Descritto dai pochi fortunati che l’hanno osservato come una tonalità intermedia tra il blu pavone e il verde acqua, olo è però molto più di un semplice miscuglio tra due colori familiari. Il suo tratto distintivo è un livello di saturazione talmente elevato da risultare ultraterreno, tanto che i partecipanti allo studio hanno affermato di non poterlo paragonare a nessun colore esistente, se non sbiadendolo artificialmente con luce bianca.
Come si crea un colore mai visto?
Il segreto di questo esperimento rivoluzionario risiede in un’illusione ottica costruita con estrema precisione. I ricercatori, guidati dal prof. Ren Ng, hanno utilizzato laser ad alta precisione per stimolare in modo selettivo i fotorecettori della retina, le cellule responsabili della percezione del colore. In condizioni normali, la visione del colore umano si basa sull’attivazione combinata di 3 tipi di fotorecettori: quelli sensibili al blu (lunghezze d’onda corte), al verde (intermedie) e al rosso (lunghe). Ogni colore che vediamo è il risultato di un particolare “schema di attivazione” tra questi tre canali.
Cosa succede se si rompe lo schema?
Dopo aver mappato con cura la retina dei cinque partecipanti allo studio, i ricercatori hanno selezionato specifici fotorecettori e li hanno attivati singolarmente con microdosi di luce laser, evitando le solite sovrapposizioni naturali. Il risultato è stato sconvolgente: i soggetti hanno riferito di vedere una nuova esperienza cromatica, che non potevano descrivere utilizzando alcun termine convenzionale.
Le implicazioni scientifiche (e poetiche)
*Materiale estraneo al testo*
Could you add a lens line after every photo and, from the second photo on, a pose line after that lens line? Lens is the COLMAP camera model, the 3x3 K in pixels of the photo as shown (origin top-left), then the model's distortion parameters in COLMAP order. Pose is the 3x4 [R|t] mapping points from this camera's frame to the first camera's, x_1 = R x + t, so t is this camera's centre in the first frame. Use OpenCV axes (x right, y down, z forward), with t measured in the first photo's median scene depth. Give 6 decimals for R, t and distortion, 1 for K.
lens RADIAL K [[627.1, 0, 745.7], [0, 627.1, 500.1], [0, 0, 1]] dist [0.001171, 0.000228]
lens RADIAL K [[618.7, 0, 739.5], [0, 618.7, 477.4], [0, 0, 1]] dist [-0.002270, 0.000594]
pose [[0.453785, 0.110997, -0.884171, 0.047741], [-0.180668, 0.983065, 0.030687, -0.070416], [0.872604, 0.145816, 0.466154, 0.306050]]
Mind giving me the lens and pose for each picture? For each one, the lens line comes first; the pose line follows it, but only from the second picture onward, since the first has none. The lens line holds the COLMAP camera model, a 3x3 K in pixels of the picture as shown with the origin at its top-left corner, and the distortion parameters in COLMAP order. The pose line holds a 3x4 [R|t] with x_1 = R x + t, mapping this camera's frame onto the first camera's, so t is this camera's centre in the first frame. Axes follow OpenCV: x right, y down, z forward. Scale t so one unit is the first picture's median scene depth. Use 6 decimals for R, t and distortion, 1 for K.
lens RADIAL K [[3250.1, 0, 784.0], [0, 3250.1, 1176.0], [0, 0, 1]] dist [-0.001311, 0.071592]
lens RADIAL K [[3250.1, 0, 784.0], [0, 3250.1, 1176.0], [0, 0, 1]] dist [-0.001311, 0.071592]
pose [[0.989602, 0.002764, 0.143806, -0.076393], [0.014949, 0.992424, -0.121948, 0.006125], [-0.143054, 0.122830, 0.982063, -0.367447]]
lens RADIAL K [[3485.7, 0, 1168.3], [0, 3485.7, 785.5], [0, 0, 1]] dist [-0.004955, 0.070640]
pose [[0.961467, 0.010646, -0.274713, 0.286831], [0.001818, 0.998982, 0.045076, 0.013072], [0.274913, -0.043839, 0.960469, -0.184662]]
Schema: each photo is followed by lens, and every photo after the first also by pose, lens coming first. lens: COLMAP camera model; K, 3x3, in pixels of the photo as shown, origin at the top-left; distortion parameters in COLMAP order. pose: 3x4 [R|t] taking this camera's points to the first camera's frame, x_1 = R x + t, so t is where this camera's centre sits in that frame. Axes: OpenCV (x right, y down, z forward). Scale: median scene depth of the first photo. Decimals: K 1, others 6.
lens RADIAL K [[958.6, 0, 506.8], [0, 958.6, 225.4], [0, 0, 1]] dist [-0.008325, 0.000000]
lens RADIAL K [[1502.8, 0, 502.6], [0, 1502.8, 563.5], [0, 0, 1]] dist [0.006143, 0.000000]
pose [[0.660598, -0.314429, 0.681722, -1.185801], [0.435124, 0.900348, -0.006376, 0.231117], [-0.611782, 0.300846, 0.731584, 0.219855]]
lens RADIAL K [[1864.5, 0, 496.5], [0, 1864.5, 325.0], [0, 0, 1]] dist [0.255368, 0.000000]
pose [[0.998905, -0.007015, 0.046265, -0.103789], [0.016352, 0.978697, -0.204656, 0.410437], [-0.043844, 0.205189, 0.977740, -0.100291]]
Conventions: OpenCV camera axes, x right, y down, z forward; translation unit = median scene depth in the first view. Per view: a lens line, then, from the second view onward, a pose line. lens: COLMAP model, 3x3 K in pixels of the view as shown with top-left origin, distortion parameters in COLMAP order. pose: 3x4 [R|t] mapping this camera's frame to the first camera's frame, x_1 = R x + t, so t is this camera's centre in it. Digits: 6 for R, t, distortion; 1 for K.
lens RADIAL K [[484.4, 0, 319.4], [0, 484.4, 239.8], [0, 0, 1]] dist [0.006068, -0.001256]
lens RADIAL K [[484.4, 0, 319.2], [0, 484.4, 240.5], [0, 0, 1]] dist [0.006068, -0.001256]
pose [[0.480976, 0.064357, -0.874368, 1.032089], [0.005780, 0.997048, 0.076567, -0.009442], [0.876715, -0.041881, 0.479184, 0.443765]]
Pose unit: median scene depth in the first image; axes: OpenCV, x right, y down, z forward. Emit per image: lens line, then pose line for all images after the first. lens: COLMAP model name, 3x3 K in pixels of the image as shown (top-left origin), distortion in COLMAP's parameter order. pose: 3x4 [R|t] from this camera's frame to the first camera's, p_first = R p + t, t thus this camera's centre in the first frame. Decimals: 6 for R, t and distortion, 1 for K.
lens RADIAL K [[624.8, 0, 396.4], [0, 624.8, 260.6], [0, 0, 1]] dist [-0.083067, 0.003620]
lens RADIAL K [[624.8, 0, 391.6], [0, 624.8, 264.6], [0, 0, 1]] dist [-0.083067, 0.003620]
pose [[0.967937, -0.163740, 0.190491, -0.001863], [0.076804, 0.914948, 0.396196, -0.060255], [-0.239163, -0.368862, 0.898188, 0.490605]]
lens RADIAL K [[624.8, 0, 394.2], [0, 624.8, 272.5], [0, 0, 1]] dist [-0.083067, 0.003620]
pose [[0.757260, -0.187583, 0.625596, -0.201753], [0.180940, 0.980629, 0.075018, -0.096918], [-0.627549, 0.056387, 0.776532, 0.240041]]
La scoperta, pubblicata su Science Advances, apre una finestra su un intero universo di possibilità. Non solo potrebbe portare alla creazione di nuovi colori per la tecnologia degli schermi o dei materiali, ma anche a innovazioni in campo medico. Una delle applicazioni più promettenti riguarda il daltonismo: modulando in modo personalizzato l’attivazione dei fotorecettori, potrebbe diventare possibile per le persone affette da questo disturbo percepire colori che altrimenti sarebbero loro preclusi.
Un colore che esiste solo nella mente
“Olo” non è una sostanza, non è un pigmento, non è qualcosa che si possa dipingere su una tela. Esiste soltanto nel cervello dei pochi che l’hanno visto, creato da un inganno consapevole della retina. È il frutto di un’illusione ottica indotta scientificamente, ma che si manifesta come esperienza autentica. In un mondo dove pensavamo di aver già visto tutto, arriva un colore che dimostra quanto ci sia ancora da scoprire su noi stessi e sul modo in cui interpretiamo la realtà.